§ **Problem**
Using the records below, transcribe word for word the stretch from the line that contains "daha fazla faydalanabilirsiniz." through the line that contains "parlaklık seviyesi, pilinizi daha", both end lines included, and nothing else.

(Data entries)
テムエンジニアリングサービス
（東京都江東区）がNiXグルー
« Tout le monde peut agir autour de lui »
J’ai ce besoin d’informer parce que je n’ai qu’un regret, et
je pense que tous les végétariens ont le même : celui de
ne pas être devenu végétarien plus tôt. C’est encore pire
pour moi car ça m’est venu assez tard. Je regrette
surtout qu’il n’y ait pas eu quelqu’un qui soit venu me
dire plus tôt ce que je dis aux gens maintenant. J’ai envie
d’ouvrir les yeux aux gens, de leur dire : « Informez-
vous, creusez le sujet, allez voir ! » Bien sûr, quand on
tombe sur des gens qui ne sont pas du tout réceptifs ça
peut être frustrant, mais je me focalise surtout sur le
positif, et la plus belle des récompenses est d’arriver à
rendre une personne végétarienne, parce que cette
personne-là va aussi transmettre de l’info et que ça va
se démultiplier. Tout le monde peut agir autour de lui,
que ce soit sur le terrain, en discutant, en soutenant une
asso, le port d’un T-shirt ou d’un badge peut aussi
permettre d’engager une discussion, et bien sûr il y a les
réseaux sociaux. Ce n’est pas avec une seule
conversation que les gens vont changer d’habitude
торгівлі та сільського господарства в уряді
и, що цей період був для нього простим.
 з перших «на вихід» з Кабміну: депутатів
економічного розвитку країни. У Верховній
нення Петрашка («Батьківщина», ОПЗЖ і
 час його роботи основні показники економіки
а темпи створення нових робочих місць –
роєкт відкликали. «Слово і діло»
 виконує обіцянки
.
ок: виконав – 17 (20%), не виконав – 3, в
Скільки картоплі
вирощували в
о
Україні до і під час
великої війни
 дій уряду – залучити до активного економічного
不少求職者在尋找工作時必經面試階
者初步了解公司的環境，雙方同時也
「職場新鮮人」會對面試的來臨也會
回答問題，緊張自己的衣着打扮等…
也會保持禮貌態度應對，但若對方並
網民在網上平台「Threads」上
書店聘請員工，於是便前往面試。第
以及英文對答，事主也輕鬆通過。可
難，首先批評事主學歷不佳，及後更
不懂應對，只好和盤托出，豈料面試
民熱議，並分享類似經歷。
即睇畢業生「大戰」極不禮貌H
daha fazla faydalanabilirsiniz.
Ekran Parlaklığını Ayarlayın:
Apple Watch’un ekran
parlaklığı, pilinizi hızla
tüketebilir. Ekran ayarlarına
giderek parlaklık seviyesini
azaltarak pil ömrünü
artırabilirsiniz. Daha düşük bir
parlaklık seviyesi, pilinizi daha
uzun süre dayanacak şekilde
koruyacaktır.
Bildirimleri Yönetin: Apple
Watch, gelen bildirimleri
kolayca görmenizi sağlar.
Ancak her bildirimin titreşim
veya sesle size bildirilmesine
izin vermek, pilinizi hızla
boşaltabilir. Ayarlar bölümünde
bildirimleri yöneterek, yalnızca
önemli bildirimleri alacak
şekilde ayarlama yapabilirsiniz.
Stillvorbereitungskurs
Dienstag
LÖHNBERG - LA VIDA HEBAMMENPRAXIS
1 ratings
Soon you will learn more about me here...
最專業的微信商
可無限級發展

§ **Completed task**
daha fazla faydalanabilirsiniz.
Ekran Parlaklığını Ayarlayın:
Apple Watch’un ekran
parlaklığı, pilinizi hızla
tüketebilir. Ekran ayarlarına
giderek parlaklık seviyesini
azaltarak pil ömrünü
artırabilirsiniz. Daha düşük bir
parlaklık seviyesi, pilinizi daha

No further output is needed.